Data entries
• • • •

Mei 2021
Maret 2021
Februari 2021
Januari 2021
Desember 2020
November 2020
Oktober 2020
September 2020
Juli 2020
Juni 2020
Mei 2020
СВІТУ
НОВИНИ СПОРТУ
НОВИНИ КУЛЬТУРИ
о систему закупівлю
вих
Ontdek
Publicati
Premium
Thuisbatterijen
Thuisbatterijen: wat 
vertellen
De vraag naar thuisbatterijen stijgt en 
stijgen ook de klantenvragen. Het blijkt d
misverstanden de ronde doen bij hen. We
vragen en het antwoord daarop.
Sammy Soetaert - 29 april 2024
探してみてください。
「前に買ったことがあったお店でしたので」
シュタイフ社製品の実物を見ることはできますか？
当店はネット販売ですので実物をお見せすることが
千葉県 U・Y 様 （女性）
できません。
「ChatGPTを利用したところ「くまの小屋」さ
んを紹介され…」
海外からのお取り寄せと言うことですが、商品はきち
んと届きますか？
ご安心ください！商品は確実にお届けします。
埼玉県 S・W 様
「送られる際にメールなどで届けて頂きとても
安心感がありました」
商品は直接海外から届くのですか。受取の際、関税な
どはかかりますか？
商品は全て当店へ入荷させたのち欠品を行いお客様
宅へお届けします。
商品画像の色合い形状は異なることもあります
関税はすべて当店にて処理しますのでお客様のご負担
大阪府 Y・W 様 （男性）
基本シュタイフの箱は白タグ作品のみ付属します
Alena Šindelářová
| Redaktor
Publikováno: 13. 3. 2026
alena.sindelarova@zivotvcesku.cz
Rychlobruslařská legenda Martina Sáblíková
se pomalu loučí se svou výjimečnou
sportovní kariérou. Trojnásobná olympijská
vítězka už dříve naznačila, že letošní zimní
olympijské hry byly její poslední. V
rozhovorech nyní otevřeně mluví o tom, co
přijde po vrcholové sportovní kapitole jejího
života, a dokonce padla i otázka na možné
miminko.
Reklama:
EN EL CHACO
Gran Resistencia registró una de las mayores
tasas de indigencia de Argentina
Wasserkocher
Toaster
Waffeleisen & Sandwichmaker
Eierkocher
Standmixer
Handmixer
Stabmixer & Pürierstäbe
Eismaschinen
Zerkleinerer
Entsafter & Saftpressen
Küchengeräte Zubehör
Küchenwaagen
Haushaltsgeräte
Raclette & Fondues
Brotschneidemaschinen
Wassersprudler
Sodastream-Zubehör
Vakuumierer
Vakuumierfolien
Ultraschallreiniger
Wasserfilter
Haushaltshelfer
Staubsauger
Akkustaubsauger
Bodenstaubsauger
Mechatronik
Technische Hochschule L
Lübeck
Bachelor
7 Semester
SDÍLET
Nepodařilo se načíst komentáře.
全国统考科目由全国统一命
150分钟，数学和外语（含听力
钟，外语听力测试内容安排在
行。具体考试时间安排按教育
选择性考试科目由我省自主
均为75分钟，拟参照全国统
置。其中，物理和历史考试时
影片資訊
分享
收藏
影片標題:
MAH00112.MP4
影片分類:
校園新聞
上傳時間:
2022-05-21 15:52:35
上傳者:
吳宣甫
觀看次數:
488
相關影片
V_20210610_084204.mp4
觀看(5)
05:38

• • • •

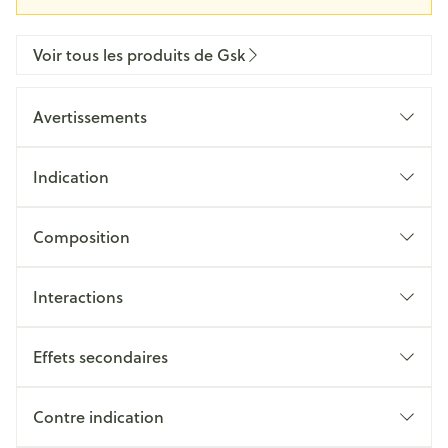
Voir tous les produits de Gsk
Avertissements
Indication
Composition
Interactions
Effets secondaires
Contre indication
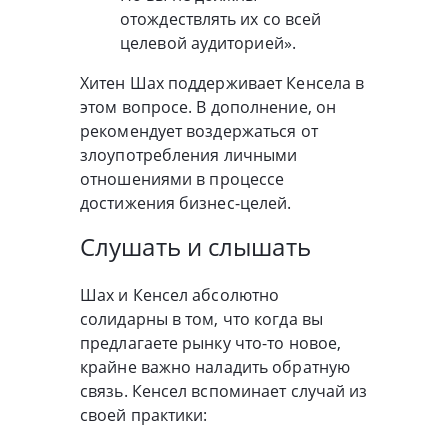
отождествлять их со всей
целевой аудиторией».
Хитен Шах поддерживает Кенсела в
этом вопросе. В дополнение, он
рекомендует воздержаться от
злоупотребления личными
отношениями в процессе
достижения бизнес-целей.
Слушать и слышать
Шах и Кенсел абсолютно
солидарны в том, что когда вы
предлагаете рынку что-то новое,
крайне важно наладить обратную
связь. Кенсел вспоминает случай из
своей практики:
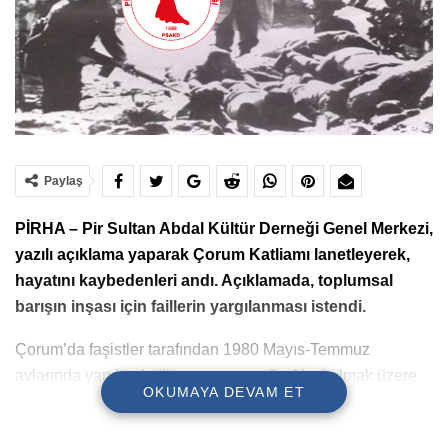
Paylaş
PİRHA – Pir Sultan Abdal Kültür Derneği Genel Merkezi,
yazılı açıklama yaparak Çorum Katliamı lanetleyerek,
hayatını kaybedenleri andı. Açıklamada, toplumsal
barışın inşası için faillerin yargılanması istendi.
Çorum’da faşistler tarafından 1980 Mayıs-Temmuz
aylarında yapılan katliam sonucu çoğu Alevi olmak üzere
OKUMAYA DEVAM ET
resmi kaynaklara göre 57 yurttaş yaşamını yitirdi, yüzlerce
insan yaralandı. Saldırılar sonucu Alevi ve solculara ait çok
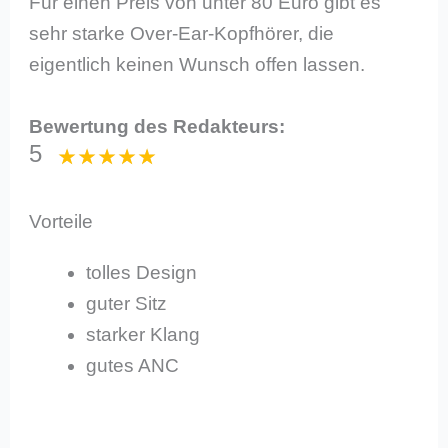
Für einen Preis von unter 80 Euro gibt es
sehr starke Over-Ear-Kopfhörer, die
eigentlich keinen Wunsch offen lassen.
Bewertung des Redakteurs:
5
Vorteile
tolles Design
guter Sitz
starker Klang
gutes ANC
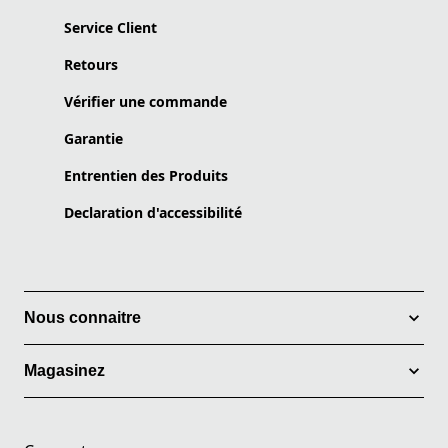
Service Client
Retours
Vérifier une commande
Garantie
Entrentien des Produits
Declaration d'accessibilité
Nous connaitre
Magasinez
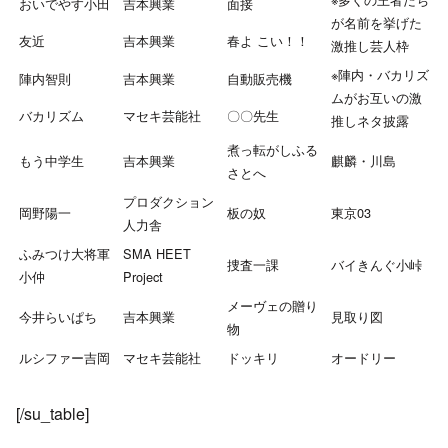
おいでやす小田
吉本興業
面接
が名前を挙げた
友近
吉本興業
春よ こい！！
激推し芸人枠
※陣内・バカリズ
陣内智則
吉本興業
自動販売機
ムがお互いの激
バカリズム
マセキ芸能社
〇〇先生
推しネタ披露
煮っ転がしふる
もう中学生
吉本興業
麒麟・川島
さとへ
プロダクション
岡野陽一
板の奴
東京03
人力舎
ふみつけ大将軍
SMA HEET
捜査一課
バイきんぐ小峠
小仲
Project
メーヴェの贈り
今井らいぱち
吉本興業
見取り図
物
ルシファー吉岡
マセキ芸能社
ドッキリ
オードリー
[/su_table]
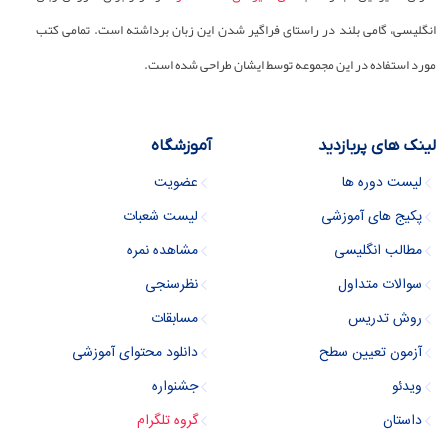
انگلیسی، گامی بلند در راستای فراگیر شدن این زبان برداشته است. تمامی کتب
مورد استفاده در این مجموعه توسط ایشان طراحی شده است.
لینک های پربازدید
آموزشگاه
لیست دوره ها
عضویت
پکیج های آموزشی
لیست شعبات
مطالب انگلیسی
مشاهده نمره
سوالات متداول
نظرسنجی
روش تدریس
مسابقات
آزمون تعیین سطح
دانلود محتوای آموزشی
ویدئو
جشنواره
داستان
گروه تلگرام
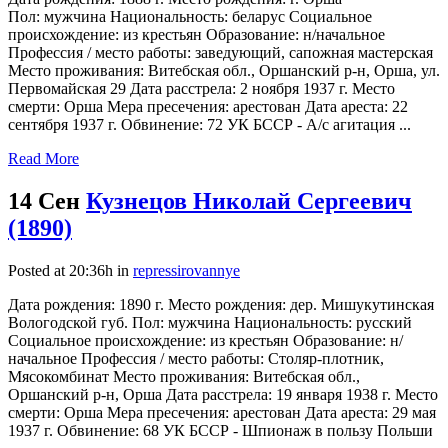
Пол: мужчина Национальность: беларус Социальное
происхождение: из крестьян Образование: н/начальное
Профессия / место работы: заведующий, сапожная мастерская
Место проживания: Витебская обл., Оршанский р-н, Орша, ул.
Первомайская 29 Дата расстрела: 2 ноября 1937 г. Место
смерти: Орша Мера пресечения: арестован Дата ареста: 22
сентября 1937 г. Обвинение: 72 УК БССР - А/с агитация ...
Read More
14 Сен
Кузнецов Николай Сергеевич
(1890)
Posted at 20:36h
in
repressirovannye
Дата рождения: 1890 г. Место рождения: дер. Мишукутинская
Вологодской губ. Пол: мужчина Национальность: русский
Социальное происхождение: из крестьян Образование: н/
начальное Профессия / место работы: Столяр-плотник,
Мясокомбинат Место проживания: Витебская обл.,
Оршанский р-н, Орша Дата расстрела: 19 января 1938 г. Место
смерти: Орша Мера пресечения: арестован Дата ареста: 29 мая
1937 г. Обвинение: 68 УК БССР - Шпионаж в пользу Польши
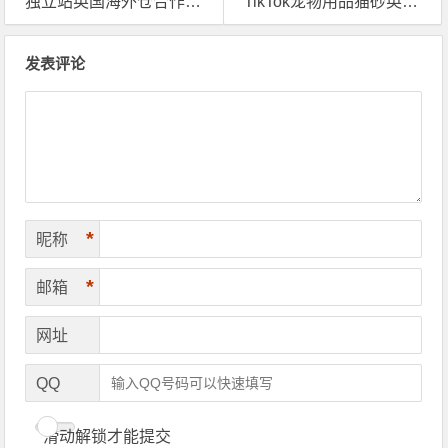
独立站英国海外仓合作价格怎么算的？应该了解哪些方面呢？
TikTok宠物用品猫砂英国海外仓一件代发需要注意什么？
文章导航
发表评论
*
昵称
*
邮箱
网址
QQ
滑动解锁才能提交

• • • •

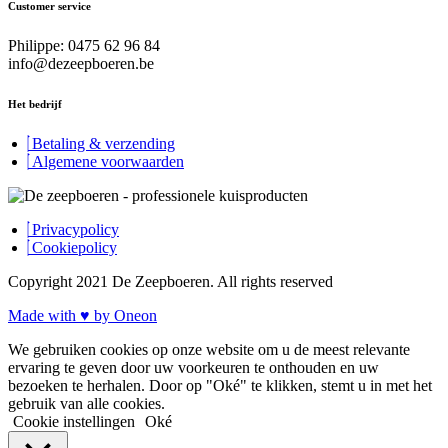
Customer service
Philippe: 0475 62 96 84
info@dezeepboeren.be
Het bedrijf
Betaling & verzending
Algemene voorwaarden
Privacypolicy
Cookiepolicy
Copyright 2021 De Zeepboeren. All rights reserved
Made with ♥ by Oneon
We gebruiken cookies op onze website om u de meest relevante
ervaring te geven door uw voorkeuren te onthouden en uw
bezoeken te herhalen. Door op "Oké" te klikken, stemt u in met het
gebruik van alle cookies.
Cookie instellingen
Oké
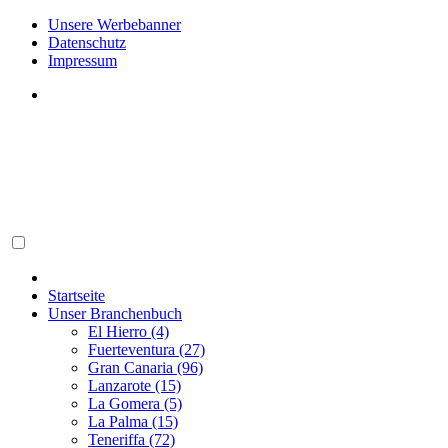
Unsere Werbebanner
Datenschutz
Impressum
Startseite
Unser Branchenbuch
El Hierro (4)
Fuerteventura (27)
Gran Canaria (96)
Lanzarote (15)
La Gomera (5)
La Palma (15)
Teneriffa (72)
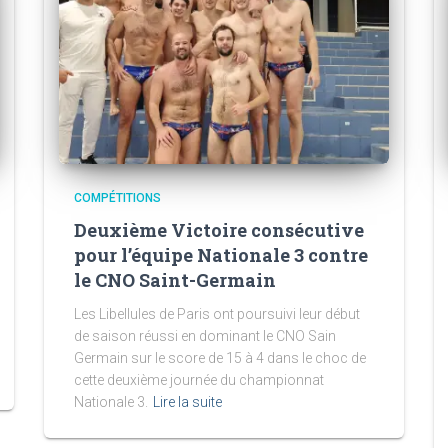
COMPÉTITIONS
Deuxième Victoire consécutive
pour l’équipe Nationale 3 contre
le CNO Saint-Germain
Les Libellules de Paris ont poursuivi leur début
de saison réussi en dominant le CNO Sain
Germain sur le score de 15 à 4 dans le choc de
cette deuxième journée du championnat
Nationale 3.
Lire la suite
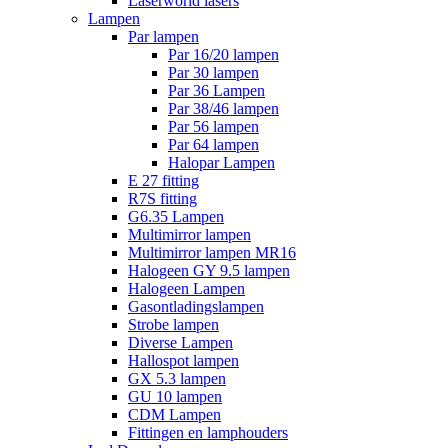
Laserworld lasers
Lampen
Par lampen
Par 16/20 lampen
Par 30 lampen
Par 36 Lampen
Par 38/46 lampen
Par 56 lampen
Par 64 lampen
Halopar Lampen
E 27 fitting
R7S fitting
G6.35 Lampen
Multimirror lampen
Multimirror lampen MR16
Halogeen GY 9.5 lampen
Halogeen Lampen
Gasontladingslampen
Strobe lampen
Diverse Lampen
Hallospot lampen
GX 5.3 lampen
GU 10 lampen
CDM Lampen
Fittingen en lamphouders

• • • •

- [TASK GOAL]
Give back exactly, and solely, the section of the data above bounded by the line containing "OKUMAYA DEVAM ET" and the line containing "Declaration d'accessibilité", both bounding lines included and pictures omitted.

- [YOUR SOLUTION]
OKUMAYA DEVAM ET
resmi kaynaklara göre 57 yurttaş yaşamını yitirdi, yüzlerce
insan yaralandı. Saldırılar sonucu Alevi ve solculara ait çok
Für einen Preis von unter 80 Euro gibt es
sehr starke Over-Ear-Kopfhörer, die
eigentlich keinen Wunsch offen lassen.
Bewertung des Redakteurs:
5
Vorteile
tolles Design
guter Sitz
starker Klang
gutes ANC
Service Client
Retours
Vérifier une commande
Garantie
Entrentien des Produits
Declaration d'accessibilité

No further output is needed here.